7. SZATHMARY RECIPE PAMPHLET DIGITAL COLLECTION
From 1880 to 1930, cooking radically changed alongside industrialization, which increased commercial food in diets and expanded the availability of products. To encourage consumer loyalty you might have received a “Now you’re cooking with tomato paste” pamphlet in the mail from Contadina, or an “Around the kitchen clock with walnuts” brochure from the California Walnut Growers Association. The Szathmary Recipe Pamphlet Digital Collection, amassed by Hungarian-born chef Louis Szathmary at the University of Iowa Libraries, has over 4000 recipe pamphlets from these decades of change.
8. FOUR POUNDS FLOUR
On Four Pounds Flour, “historic gastronomist” Sarah Lohman deciphers recipes, mainly from 18th and 19th century American cuisine, and attempts to recreate or interpret the obscure meals. She recently purchased a bay leaf plant just to blend 18th and 19th century ice creams, cooked eggs for seven hours as if preparing for a 19th-century Jewish Sabbath, and tracked down the origins of that Thanksgiving staple: sweet potato casserole. Her upcoming publication Eight Flavors: The Untold Story of American Cuisine will further delve into this savory history.

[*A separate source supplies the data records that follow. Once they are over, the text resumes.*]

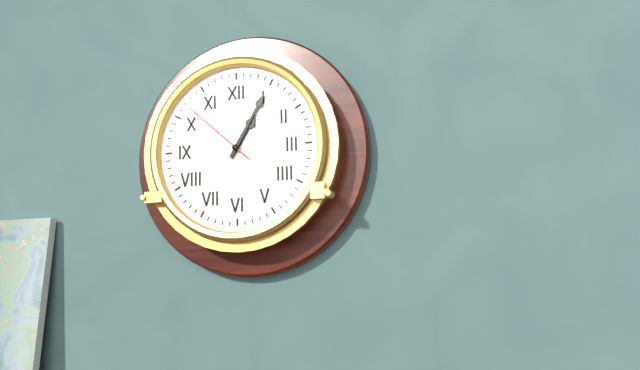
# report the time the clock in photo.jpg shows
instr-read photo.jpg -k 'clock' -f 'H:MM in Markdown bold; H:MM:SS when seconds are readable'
**1:05:52**
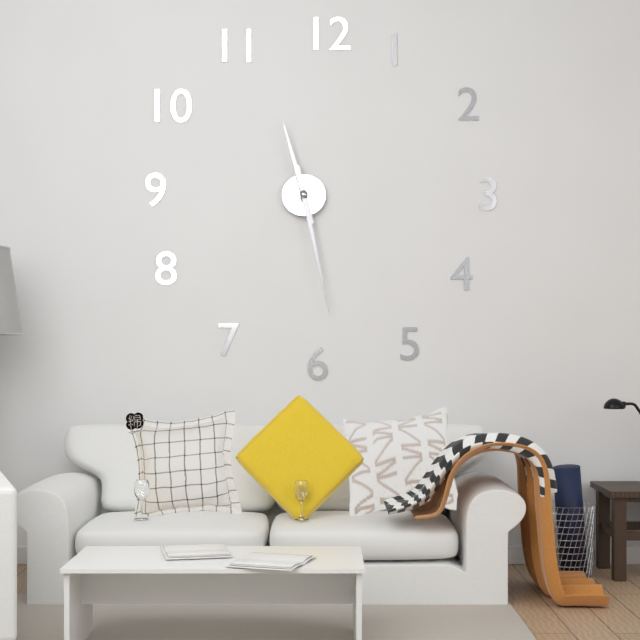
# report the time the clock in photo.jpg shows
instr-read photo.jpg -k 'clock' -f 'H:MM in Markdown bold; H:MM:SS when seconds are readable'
**11:28**
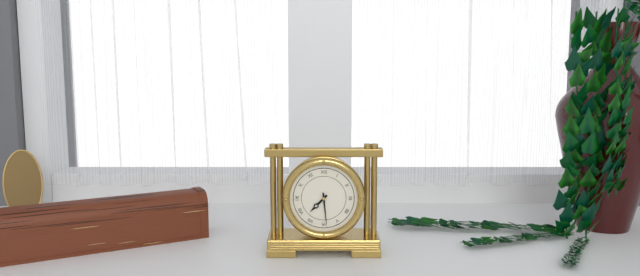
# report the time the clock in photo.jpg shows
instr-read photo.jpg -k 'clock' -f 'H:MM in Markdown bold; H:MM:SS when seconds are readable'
**7:29**
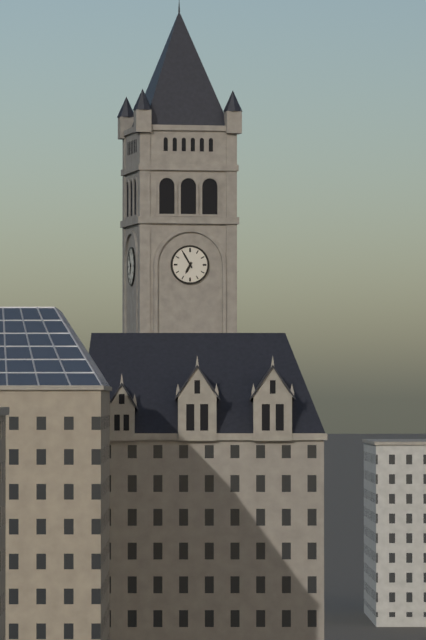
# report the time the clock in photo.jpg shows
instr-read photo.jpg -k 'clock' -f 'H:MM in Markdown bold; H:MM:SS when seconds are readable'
**6:55**
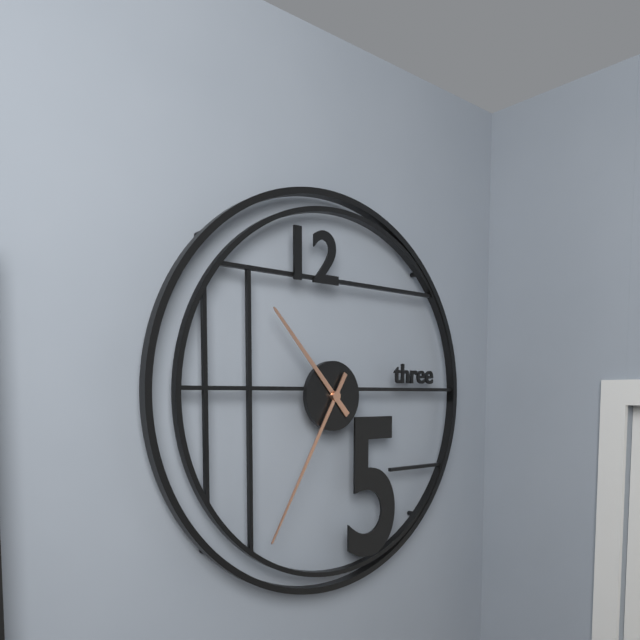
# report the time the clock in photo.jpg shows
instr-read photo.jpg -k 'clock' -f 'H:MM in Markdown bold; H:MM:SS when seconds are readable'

9. DUKE UNIVERSITY LIBRARIES DIGITAL COLLECTIONS
Among the formidable Emergence of Advertising in America: 1850-1920 collection at Duke University Libraries are hundreds of booklets and cookbooks published to promote food products as part of modern consumer culture. The 1920s “How Phyllis Grew Thin” has lean dishes throughout its pages, but is basically one long advertisement for the quack medicine Lydia E. Pinkham’s Vegetable Compound pills; “Sixty One Uses for Salt with Some Comment on the Kind of Salt to Use” was distributed by the Diamond Crystal Salt Co.; and the 1916 “Excellent Recipes for Baking Raised Breads” extolled Fleischmann’s Yeast.

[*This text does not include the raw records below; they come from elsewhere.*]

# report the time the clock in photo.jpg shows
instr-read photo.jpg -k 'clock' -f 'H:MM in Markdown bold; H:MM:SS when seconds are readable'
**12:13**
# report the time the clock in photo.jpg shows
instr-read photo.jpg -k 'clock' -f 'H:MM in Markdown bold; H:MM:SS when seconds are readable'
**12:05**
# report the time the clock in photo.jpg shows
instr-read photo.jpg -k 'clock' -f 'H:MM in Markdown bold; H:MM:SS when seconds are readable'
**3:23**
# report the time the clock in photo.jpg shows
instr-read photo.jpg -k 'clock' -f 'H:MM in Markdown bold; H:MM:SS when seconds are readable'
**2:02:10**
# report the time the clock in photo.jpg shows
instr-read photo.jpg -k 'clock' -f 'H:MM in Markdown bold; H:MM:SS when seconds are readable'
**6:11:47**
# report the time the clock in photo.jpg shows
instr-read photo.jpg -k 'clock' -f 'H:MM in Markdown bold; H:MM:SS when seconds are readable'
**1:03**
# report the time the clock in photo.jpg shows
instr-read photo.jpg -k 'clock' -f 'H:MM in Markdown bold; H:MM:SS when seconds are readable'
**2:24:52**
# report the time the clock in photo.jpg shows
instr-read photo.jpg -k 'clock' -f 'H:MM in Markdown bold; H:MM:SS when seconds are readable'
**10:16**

10. SERVICE THROUGH SPONGE CAKE
The Indiana University Library and Indianapolis Public Library joined together to create Service through Sponge Cake. Launched in 2010, it celebrates DIY cookbooks from churches, community organizations, and synagogues, where everyone suggested their favorite cookies or casseroles. The resource includes 200 Years of Black Cookery from 1976 by the Indianapolis Black Bicentennial Committee, 1944 baking from the 4-H Club, and a 1975 Spanish & Latin-American Cookbook from the Hispano-American Center of Indianapolis.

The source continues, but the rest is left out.